> _Work instructions_
Look below for the line with "2022-09-01: 26 -> 23". Retype it and every line after it to the end, exactly, but leave out the pictures.

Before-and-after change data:
▼

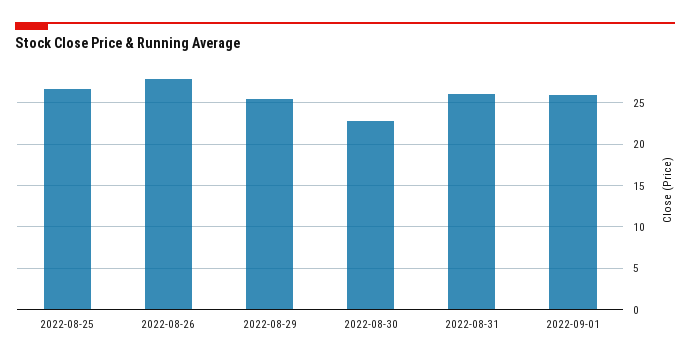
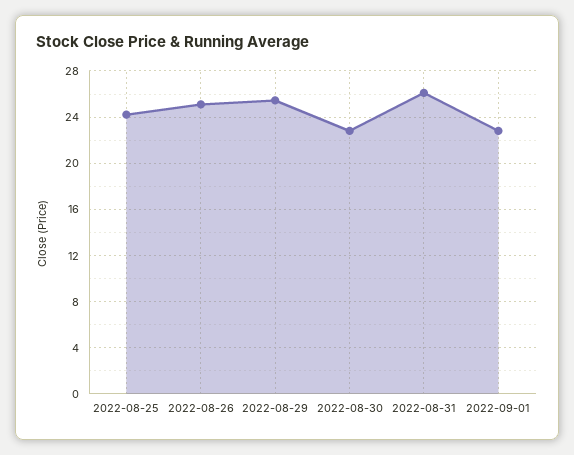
2022-08-25: 27 -> 24
2022-08-26: 28 -> 25
2022-09-01: 26 -> 23

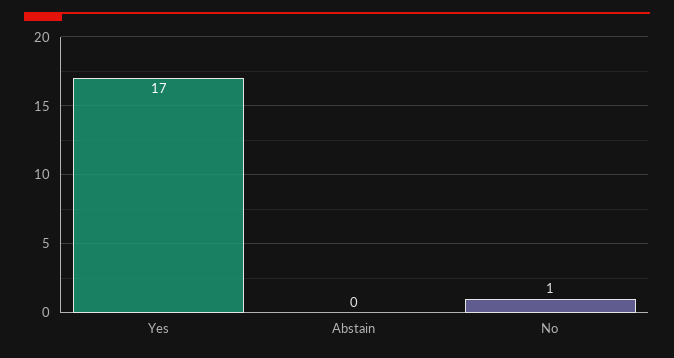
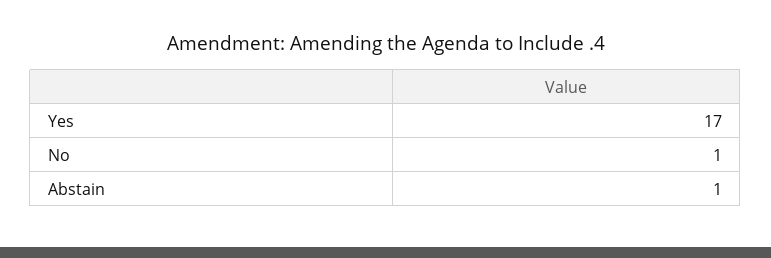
Abstain: 0 -> 1

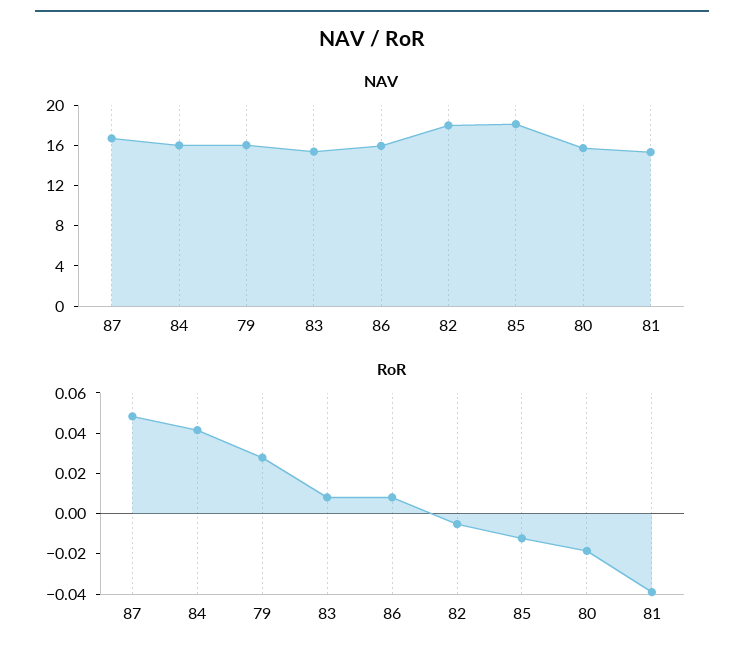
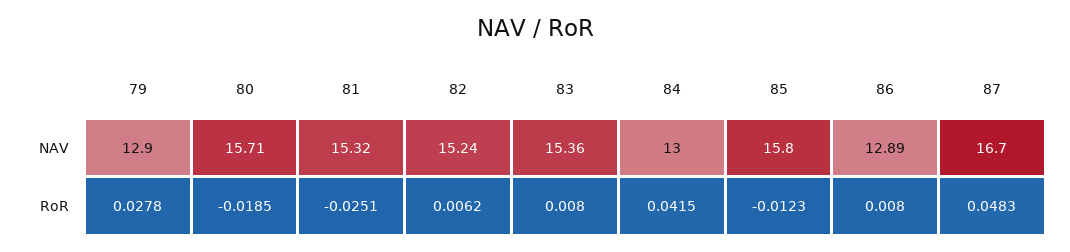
NAV, 84: 16 -> 13
NAV, 79: 16 -> 12.9
NAV, 86: 16 -> 12.89
NAV, 82: 18 -> 15.24
NAV, 85: 18 -> 15.8
RoR, 82: -0.005 -> 0.0062
RoR, 81: -0.04 -> -0.0251

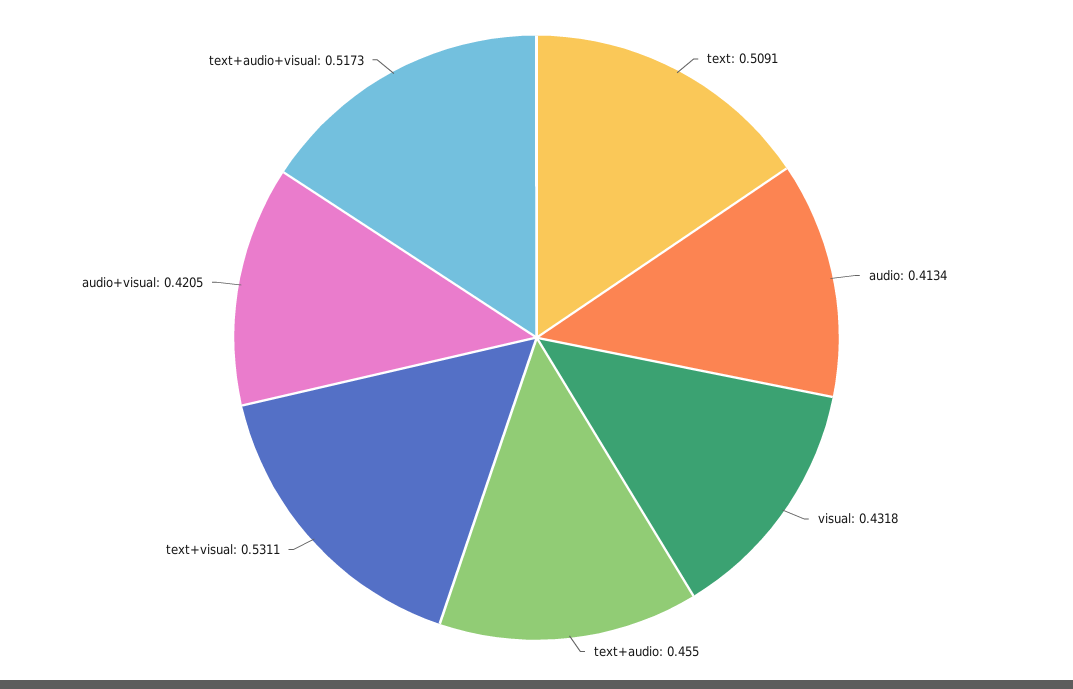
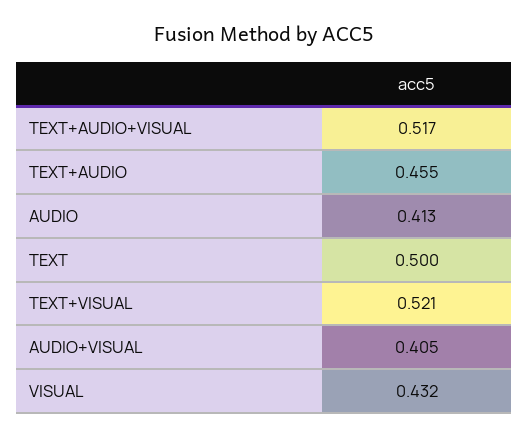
text: 0.5091 -> 0.5
text+visual: 0.5311 -> 0.521
audio+visual: 0.4205 -> 0.405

▲

> _Solution to this exercise_
2022-09-01: 26 -> 23

Abstain: 0 -> 1

NAV, 84: 16 -> 13
NAV, 79: 16 -> 12.9
NAV, 86: 16 -> 12.89
NAV, 82: 18 -> 15.24
NAV, 85: 18 -> 15.8
RoR, 82: -0.005 -> 0.0062
RoR, 81: -0.04 -> -0.0251

text: 0.5091 -> 0.5
text+visual: 0.5311 -> 0.521
audio+visual: 0.4205 -> 0.405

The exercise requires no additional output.